The league’s membership embraced the network officials and particularly the announcers.   When Verne Lundquist and Todd Blackledge started calling SEC games, it was a red-letter day for Southeastern Conference football. 

Suddenly, the league, which was formed in 1933, became dominant, winning national championship after national championship.  Initially Georgia was on the outside, looking inward.  But when the Bulldogs signed Kirby Smart as their head coach in December of 2015, things changed dramatically for the UGA football program.

He came to town with spectacular credentials, having played and coached for Georgia, his alma mater, but his highest praise came from what he accomplished at Alabama, coordinating the Alabama defense for Nick Saban.  He knew what it took to coach and recruit to win a national title.   He experienced initial success, winning eight games in his first season, including a 31-23 victory in the Autozone Liberty Bowl over TCU, 31-23.

It wasn’t long before I had a conversation with Verne Lundquist about Kirby, knowing he had worked with the Bulldog coach for game preparation sessions for SEC telecasts.
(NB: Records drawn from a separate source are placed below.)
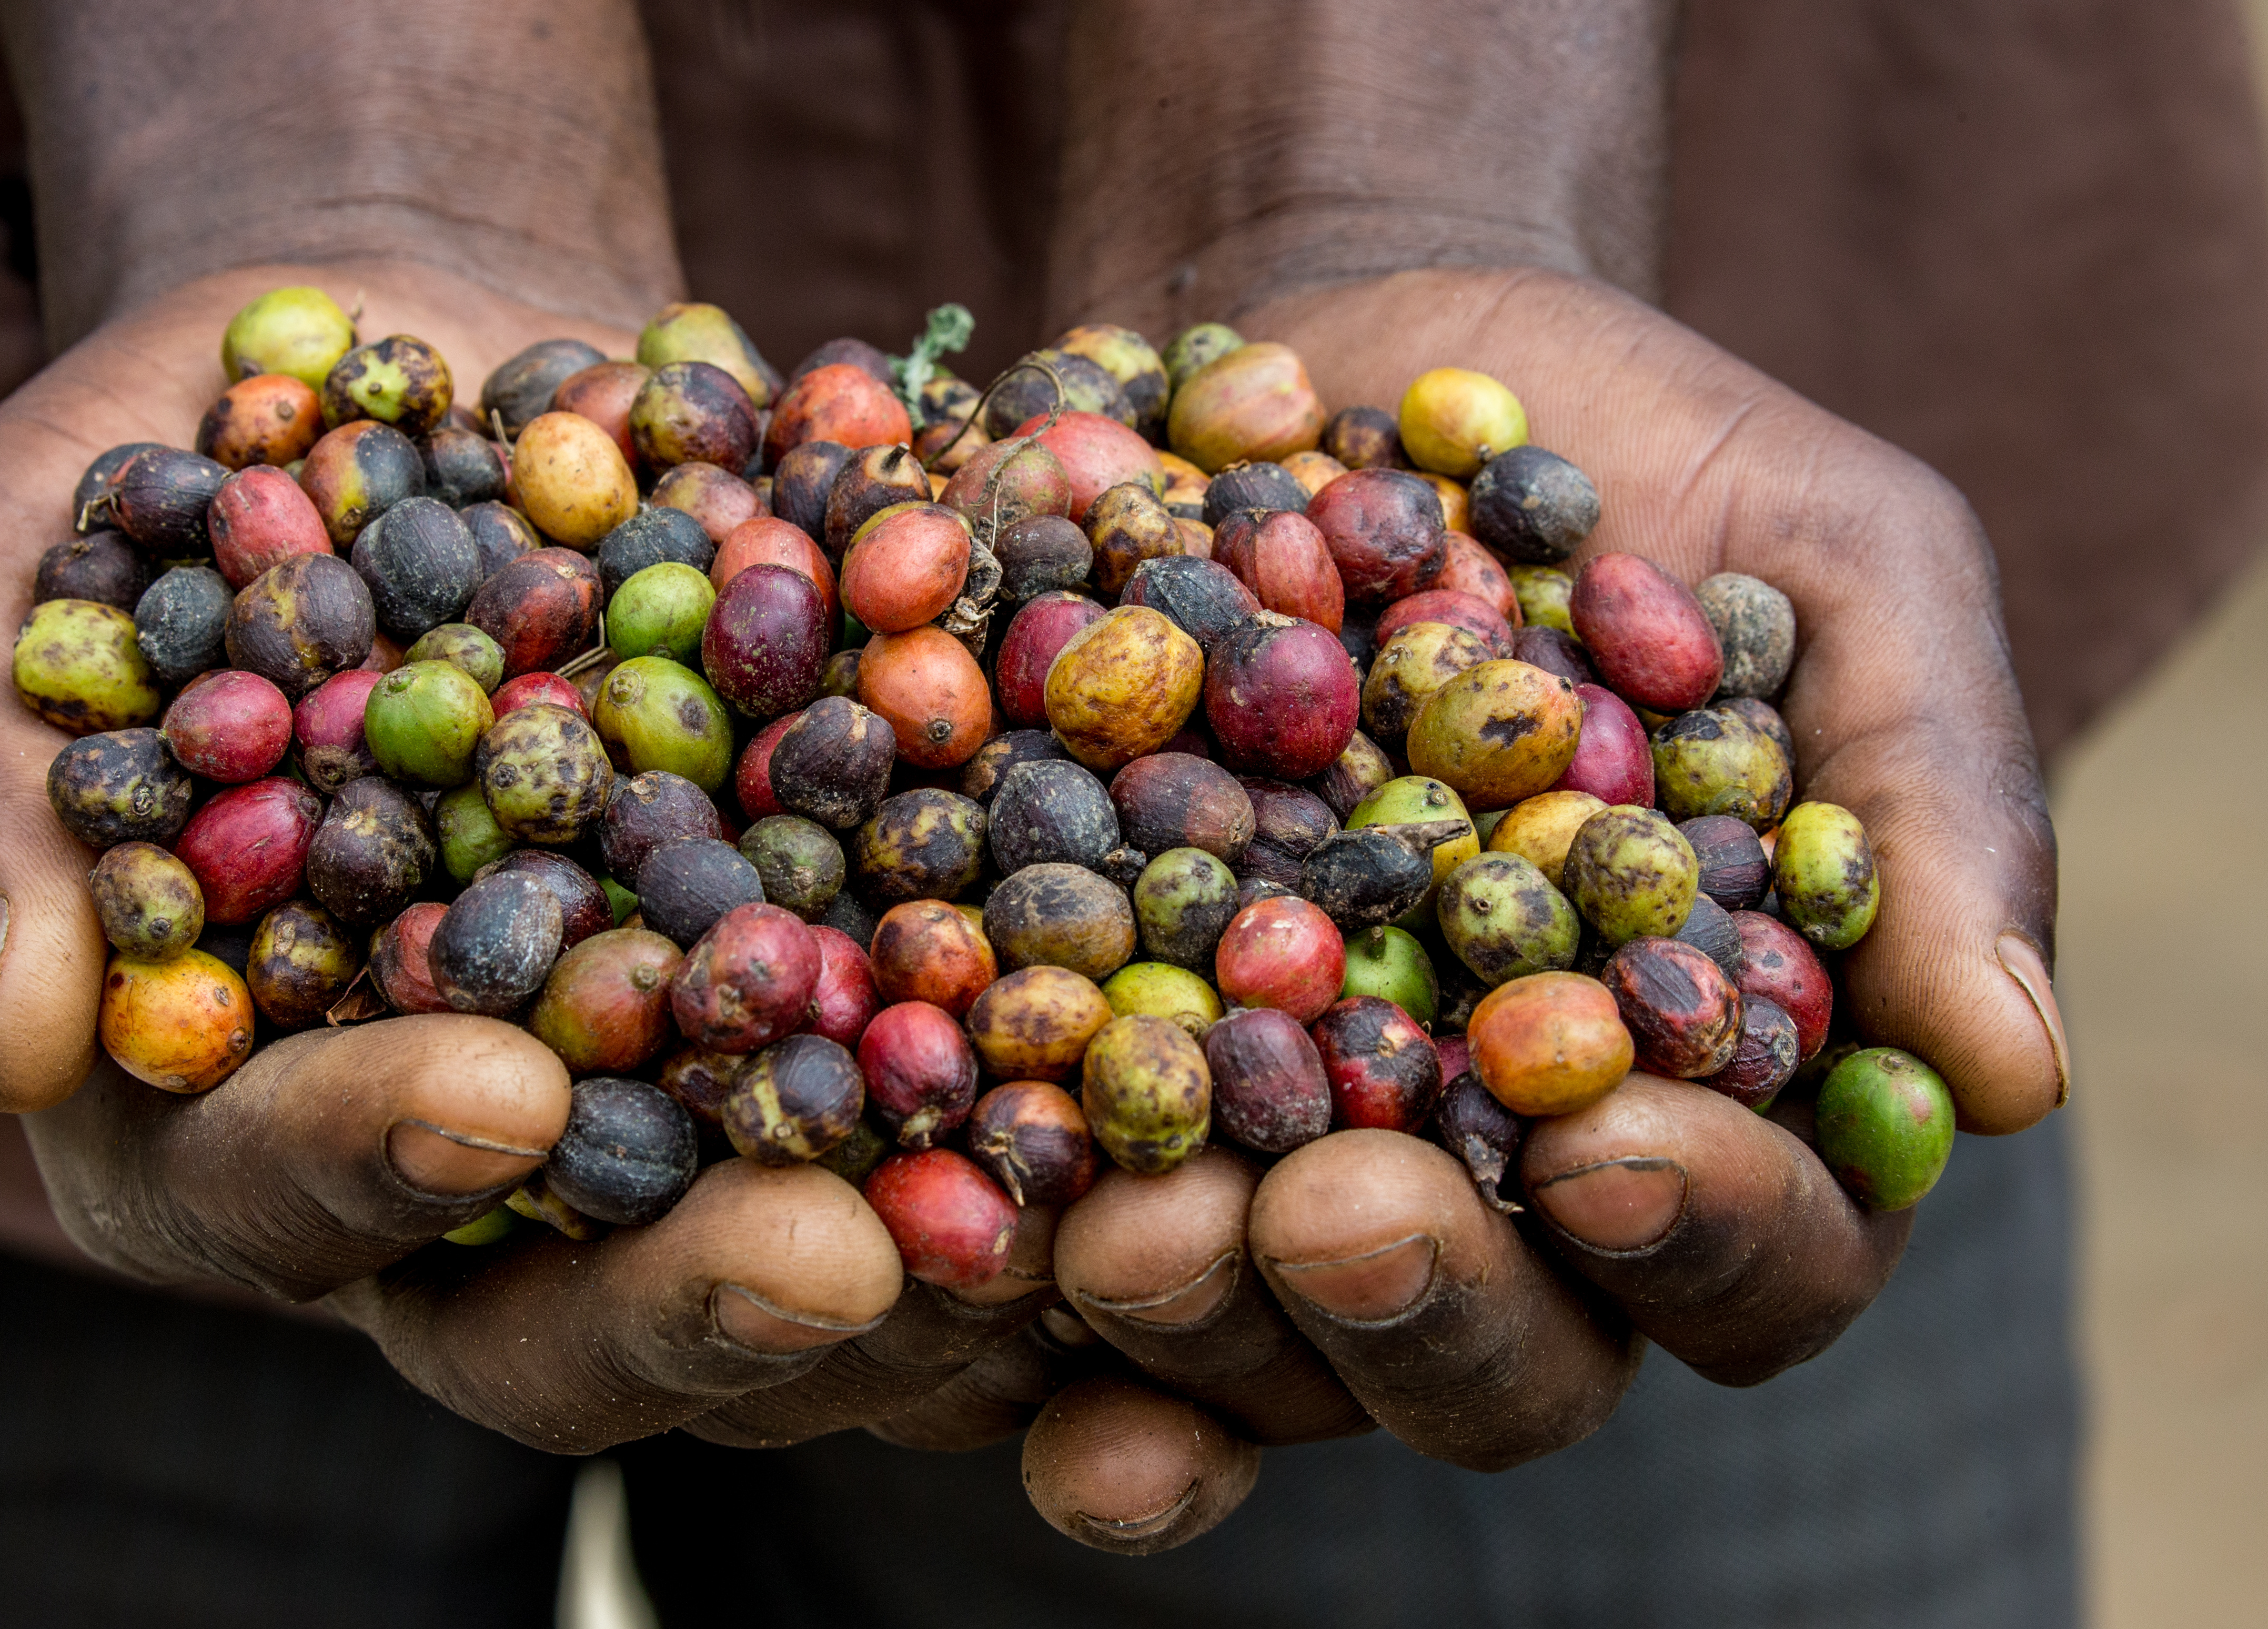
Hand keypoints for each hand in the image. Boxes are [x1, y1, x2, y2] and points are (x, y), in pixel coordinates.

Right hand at [0, 260, 1051, 1452]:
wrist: (393, 373)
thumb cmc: (135, 480)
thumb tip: (3, 1035)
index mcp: (220, 1113)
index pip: (282, 1195)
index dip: (377, 1165)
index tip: (499, 1099)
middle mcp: (447, 1160)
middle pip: (564, 1300)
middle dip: (697, 1293)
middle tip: (841, 1263)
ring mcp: (647, 1091)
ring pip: (777, 1235)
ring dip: (916, 1246)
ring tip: (1038, 1211)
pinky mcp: (810, 988)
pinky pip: (925, 1070)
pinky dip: (1026, 1074)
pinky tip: (1135, 1061)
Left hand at [1014, 266, 2065, 1550]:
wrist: (1362, 351)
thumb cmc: (1641, 464)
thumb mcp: (1841, 567)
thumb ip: (1929, 802)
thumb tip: (2015, 1070)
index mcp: (1713, 1098)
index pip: (1753, 1257)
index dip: (1700, 1234)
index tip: (1615, 1146)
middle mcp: (1500, 1175)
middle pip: (1494, 1357)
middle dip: (1415, 1309)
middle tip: (1332, 1214)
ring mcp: (1287, 1143)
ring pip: (1258, 1339)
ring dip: (1190, 1315)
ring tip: (1114, 1225)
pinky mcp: (1094, 1076)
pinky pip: (1046, 1225)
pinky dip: (1001, 1262)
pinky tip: (950, 1247)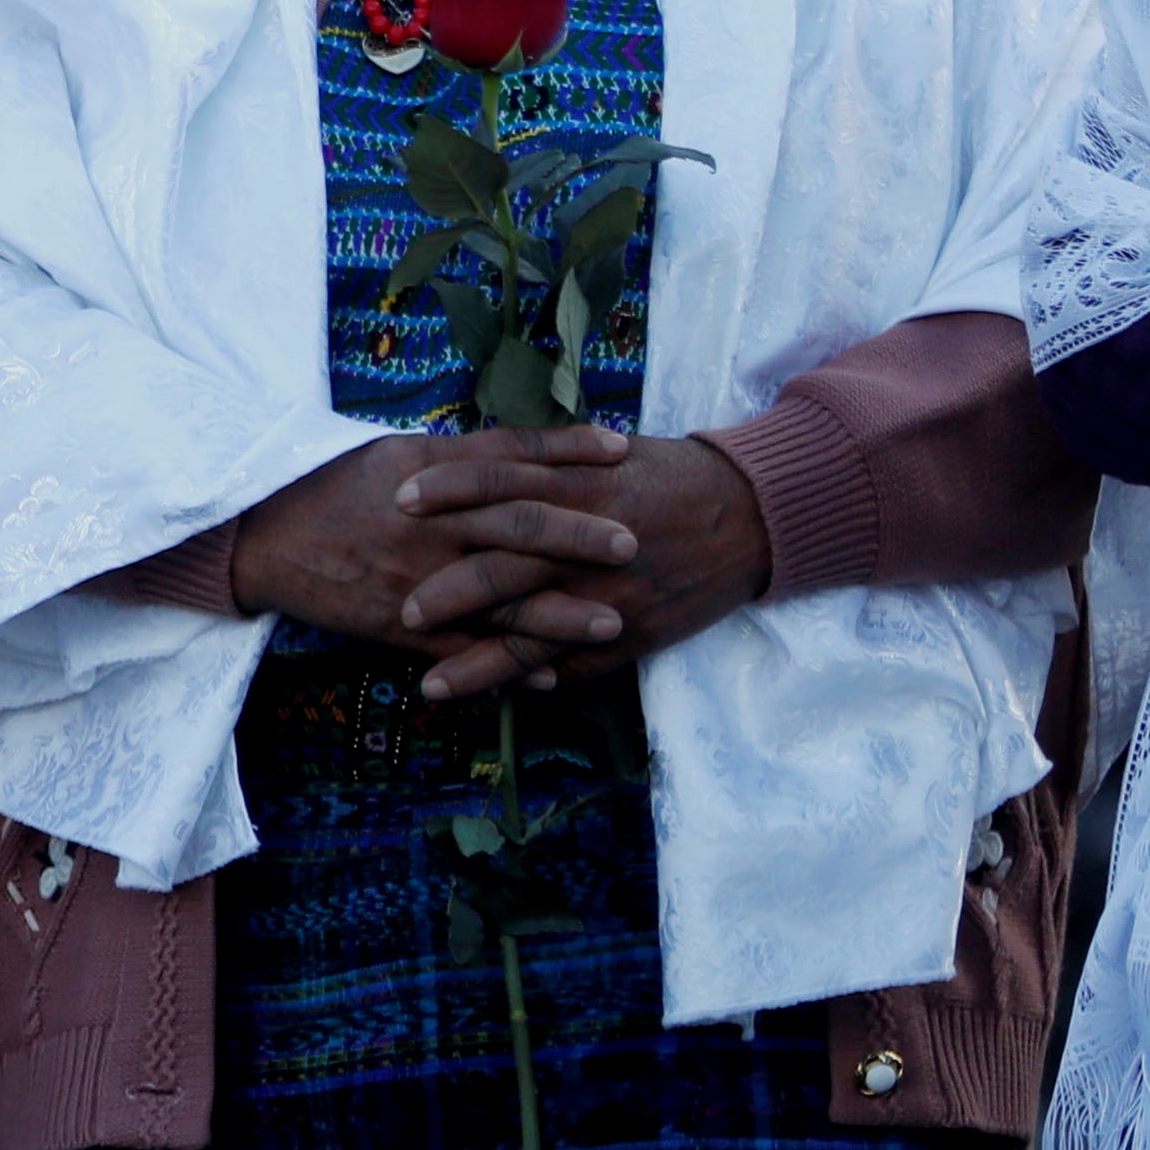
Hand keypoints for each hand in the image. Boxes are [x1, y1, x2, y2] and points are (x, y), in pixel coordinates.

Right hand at [230, 427, 642, 693]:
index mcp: (427, 470)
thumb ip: (455, 459)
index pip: (509, 454)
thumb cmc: (330, 489)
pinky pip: (461, 650)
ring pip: (499, 596)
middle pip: (516, 524)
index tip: (621, 449)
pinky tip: (552, 675)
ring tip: (613, 620)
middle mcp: (427, 520)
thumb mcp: (390, 455)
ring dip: (559, 613)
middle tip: (633, 543)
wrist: (263, 538)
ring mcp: (414, 576)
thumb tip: (521, 456)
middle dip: (578, 536)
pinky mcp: (398, 625)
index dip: (566, 450)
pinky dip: (506, 664)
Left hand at [422, 434, 769, 694]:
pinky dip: (534, 683)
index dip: (446, 490)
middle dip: (446, 592)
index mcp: (579, 486)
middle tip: (399, 608)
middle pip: (502, 570)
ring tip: (431, 684)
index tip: (398, 498)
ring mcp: (608, 597)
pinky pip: (573, 667)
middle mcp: (586, 544)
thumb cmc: (670, 476)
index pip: (496, 483)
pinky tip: (497, 696)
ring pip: (532, 637)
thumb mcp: (606, 454)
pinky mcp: (632, 635)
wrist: (750, 514)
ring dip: (477, 664)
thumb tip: (477, 458)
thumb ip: (546, 463)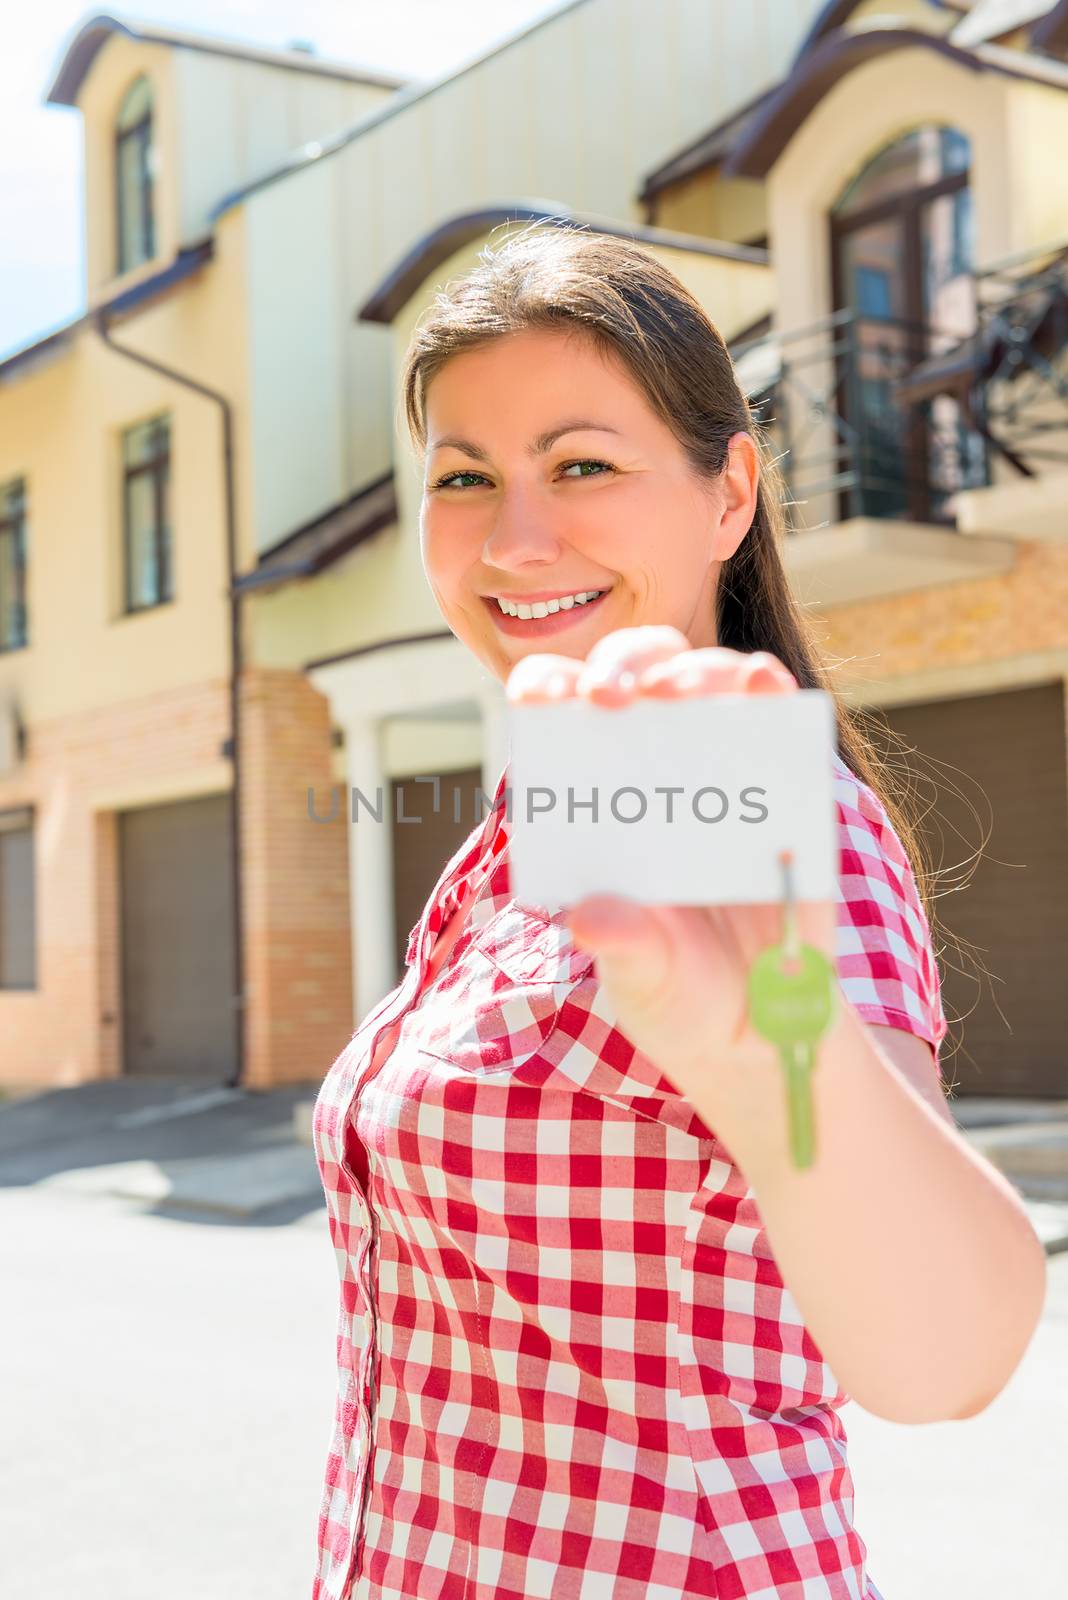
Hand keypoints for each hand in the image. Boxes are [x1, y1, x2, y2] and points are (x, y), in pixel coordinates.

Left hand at [505, 625, 837, 1122]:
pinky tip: (765, 688)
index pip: (557, 719)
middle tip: (611, 696)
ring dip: (694, 671)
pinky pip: (777, 716)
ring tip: (683, 694)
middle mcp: (649, 769)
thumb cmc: (679, 993)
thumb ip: (624, 946)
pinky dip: (770, 690)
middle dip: (620, 667)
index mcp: (593, 803)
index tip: (541, 702)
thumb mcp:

His glowing tributes to Kirby were substantial.   One of the compliments about the new Georgia coach was that he was an excellent communicator.   “Of all the assistants I have worked with,” Lundquist said, “he was a favorite.  So smart and so insightful.”   

Today, if you pin Lundquist down, he will not insult any of his other friends in the SEC, but he will wink and say, “We really do like going to Athens.”

He and his wife, Nancy, were popular across the league.  They were very social and made everybody feel good.  I have often wondered if the network brass—the suits in New York—truly realized just how much goodwill and respect this delightful couple brought about for CBS.

Lundquist became friends with head coaches, assistant coaches, sports information directors—even fans.   He and Nancy will be in Atlanta this weekend for the championship.

A phone call this week brought gushing comments from the Lundquist address in Steamboat Springs where they live—about making it to this game one more time.  He is very close to officials of both schools.  He will not choose to root for a particular team, but he will be happy to enjoy fine dining and fellowship.

I know this about him.  He will enjoy the trip to Atlanta, and he will enjoy a good time with one and all.   He will salute the champion, but when it is over, he will endure a little hurt for the runner-up team.

The SEC never had better friends than Verne and Nancy Lundquist.